WORK TO BE COMPLETED:
Transcribe the records verbatim, images excluded.

DATA EXTRACTS:
.....

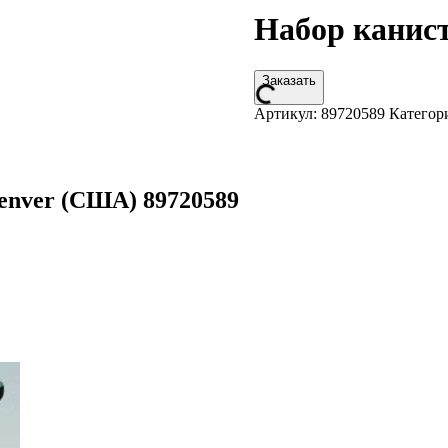
Набор канист
Заказать
Артикул:
89720589
Категор
enver (США) 89720589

.....

WRITTEN ANSWER:
Набор канист
Заказать
Артикул:
89720589
Категор
enver (США) 89720589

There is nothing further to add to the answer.